__Prompt__.
Within the entries below, the lines from the one with "Infos pratiques Santé Malad" through the one with "تمامی قیمت ها و موجودی به روز میباشد." are to be set down exactly, both ends kept.

__Provided records__.
[Start of Attachment]

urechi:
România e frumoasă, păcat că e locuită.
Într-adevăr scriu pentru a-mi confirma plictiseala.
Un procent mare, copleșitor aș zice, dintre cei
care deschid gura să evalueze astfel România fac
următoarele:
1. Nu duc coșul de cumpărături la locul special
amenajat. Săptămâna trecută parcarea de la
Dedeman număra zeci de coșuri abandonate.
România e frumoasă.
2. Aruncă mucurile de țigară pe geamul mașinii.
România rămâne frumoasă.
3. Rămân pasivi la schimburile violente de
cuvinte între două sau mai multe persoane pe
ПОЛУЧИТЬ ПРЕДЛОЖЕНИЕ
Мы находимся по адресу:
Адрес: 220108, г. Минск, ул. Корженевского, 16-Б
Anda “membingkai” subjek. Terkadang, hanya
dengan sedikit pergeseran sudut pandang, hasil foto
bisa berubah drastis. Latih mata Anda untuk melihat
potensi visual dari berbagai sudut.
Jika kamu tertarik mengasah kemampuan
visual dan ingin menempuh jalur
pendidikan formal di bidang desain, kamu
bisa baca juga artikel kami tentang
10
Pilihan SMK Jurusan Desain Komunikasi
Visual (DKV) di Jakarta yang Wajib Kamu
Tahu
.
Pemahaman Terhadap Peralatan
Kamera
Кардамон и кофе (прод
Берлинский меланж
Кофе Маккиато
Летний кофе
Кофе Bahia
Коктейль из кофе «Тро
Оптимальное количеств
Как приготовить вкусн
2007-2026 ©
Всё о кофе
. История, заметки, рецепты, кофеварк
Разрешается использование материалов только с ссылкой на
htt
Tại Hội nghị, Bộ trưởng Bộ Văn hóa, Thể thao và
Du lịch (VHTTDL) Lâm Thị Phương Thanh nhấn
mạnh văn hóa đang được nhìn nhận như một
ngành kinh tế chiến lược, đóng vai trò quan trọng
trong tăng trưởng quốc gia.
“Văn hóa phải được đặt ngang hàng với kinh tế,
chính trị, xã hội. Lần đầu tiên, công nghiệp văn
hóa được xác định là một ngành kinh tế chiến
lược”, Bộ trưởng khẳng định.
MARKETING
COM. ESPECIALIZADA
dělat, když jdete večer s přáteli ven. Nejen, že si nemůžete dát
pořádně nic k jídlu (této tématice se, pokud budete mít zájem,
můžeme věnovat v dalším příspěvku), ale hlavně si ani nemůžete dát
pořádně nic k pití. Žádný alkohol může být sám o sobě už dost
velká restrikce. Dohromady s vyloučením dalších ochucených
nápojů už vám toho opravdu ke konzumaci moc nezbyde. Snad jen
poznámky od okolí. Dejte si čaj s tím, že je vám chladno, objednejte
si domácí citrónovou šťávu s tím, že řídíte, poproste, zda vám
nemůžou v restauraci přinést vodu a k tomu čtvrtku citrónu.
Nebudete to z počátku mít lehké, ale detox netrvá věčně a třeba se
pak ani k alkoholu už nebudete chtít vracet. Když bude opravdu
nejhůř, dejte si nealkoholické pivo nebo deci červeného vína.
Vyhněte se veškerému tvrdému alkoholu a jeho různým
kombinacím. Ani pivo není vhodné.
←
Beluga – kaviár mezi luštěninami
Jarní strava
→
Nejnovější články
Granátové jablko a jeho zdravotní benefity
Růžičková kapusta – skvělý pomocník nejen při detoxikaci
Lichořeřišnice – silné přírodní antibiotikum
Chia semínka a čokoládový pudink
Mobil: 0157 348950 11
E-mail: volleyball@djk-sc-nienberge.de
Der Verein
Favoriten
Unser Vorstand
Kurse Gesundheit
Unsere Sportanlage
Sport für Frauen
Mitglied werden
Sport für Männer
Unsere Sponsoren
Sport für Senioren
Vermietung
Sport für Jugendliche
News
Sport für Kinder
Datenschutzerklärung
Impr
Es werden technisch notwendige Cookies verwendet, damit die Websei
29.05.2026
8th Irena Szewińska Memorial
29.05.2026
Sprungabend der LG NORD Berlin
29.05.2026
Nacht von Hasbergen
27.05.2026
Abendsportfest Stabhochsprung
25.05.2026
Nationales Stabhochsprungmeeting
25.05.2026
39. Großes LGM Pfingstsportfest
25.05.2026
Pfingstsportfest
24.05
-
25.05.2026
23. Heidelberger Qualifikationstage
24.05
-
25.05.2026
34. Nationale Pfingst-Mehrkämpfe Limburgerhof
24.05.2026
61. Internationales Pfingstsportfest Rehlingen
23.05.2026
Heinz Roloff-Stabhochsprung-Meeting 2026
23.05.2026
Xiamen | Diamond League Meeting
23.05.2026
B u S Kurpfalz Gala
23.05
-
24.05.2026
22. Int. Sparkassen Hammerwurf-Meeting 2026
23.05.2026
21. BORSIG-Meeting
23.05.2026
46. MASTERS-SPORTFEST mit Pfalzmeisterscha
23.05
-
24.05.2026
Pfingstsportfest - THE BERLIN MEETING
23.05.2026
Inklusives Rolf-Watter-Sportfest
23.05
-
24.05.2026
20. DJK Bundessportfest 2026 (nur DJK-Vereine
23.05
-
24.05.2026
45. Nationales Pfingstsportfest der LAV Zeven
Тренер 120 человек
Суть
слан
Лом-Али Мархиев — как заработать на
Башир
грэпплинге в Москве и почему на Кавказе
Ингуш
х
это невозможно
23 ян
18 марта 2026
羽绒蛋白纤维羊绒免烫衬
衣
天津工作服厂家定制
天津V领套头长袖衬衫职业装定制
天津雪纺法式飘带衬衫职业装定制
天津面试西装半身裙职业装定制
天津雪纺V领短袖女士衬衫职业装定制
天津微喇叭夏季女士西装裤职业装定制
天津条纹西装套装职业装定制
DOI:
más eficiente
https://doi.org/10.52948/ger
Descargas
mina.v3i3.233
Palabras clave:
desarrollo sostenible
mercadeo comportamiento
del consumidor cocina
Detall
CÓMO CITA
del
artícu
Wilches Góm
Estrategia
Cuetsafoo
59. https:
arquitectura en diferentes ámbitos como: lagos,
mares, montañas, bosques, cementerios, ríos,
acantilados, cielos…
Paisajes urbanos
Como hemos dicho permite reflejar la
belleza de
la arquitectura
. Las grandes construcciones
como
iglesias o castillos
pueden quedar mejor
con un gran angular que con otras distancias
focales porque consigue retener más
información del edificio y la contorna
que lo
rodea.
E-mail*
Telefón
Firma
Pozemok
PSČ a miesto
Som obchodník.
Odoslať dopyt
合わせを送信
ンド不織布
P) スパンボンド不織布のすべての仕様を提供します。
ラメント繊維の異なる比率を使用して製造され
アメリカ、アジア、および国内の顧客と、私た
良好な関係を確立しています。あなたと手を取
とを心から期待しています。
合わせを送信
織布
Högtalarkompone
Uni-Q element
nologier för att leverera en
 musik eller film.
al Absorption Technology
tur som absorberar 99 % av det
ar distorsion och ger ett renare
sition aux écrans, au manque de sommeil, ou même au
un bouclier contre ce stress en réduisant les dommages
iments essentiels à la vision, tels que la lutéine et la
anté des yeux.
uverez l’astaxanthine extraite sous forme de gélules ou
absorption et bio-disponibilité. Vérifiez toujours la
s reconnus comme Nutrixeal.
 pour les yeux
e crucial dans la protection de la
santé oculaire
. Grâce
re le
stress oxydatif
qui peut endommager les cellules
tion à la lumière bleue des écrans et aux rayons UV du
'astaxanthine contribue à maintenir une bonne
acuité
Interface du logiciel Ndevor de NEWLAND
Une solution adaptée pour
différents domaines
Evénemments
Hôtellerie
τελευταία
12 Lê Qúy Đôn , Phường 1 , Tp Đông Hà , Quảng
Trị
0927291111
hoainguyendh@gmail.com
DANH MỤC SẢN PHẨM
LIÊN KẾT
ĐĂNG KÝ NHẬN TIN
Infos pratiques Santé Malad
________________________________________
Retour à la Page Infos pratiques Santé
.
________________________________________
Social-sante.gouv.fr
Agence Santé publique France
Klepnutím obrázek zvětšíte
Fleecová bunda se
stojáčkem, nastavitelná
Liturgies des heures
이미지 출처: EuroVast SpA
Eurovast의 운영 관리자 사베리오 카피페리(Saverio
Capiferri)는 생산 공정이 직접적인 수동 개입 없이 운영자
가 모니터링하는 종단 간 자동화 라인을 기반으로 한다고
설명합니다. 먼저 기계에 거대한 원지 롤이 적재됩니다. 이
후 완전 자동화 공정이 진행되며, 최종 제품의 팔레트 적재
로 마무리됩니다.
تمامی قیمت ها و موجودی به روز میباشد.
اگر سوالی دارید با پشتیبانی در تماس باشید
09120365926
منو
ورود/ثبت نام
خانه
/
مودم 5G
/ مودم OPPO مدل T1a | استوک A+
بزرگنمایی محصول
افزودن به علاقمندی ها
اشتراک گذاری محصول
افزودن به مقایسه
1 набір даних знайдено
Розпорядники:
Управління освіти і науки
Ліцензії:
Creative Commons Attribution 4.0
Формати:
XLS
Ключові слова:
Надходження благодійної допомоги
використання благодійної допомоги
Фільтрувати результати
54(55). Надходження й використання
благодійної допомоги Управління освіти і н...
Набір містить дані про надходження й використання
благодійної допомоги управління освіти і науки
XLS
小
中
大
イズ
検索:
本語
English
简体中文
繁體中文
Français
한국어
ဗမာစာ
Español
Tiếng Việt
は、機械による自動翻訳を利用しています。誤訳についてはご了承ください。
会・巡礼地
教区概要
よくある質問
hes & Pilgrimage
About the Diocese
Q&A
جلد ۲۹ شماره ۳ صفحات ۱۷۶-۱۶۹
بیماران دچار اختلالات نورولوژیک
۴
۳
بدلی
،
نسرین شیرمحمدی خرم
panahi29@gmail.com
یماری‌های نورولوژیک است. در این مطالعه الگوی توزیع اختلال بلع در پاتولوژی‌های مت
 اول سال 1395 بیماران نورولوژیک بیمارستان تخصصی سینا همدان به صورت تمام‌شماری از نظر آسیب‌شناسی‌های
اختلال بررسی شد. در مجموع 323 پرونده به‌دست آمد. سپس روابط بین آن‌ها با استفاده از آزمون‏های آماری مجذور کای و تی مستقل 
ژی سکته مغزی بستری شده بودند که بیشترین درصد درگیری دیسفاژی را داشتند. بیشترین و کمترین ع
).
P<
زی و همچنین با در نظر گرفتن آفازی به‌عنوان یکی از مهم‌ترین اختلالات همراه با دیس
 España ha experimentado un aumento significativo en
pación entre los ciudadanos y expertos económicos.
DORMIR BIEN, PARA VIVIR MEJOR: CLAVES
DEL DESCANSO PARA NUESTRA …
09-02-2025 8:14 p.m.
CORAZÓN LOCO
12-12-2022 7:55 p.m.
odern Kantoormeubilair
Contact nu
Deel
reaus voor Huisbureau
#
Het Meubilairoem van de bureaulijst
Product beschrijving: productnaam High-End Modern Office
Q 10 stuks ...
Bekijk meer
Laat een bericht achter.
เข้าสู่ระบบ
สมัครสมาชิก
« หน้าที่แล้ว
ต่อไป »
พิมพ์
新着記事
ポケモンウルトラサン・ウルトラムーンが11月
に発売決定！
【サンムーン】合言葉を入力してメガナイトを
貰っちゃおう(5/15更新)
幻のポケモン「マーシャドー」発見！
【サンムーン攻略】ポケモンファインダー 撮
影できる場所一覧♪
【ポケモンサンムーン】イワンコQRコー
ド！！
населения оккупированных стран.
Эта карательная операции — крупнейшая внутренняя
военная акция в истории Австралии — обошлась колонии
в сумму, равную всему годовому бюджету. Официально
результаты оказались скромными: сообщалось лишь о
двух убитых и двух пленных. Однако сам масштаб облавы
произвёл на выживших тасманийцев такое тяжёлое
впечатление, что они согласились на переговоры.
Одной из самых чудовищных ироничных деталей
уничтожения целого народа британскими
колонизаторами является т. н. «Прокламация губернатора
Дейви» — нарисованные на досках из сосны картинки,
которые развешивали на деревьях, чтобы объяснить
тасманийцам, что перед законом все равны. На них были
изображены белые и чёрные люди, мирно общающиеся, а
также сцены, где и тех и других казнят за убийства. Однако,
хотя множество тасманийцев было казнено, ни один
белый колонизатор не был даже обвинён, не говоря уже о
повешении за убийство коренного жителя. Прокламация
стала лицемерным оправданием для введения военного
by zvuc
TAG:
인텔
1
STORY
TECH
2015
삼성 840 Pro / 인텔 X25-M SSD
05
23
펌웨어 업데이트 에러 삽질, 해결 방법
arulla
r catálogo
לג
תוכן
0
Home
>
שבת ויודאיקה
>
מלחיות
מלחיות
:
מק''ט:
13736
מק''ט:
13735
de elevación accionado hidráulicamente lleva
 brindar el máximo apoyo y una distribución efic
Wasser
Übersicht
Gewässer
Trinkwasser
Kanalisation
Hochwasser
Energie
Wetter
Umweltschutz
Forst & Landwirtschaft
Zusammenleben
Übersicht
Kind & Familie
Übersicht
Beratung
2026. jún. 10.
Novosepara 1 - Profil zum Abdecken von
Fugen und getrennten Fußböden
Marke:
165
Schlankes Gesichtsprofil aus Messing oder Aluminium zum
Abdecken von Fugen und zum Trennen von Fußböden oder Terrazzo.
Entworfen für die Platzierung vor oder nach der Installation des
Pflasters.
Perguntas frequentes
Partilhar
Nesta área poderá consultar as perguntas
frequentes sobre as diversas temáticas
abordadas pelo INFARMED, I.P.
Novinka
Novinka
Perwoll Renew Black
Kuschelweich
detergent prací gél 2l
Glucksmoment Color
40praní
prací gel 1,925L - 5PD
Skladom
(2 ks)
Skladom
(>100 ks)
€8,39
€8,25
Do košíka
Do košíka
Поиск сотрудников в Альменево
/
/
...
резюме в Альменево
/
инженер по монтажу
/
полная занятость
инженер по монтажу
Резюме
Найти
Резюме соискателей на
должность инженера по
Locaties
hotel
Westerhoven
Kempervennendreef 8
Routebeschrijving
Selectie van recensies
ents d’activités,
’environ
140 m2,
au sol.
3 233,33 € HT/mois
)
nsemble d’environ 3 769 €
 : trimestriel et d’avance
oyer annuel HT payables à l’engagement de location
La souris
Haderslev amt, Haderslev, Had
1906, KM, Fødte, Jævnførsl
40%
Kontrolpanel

[End of Attachment]

__Expected output__.
Infos pratiques Santé Malad
________________________________________
Retour à la Page Infos pratiques Santé
.
________________________________________
Social-sante.gouv.fr
Agence Santé publique France
Klepnutím obrázek zvětšíte
Fleecová bunda se
stojáčkem, nastavitelná
Liturgies des heures
이미지 출처: EuroVast SpA
Eurovast의 운영 관리자 사베리오 카피페리(Saverio
Capiferri)는 생산 공정이 직접적인 수동 개입 없이 운영자
가 모니터링하는 종단 간 자동화 라인을 기반으로 한다고
설명합니다. 먼저 기계에 거대한 원지 롤이 적재됩니다. 이
후 완전 자동화 공정이 진행되며, 최종 제품의 팔레트 적재
로 마무리됩니다.
تمامی قیمت ها و موجودی به روز میباشد.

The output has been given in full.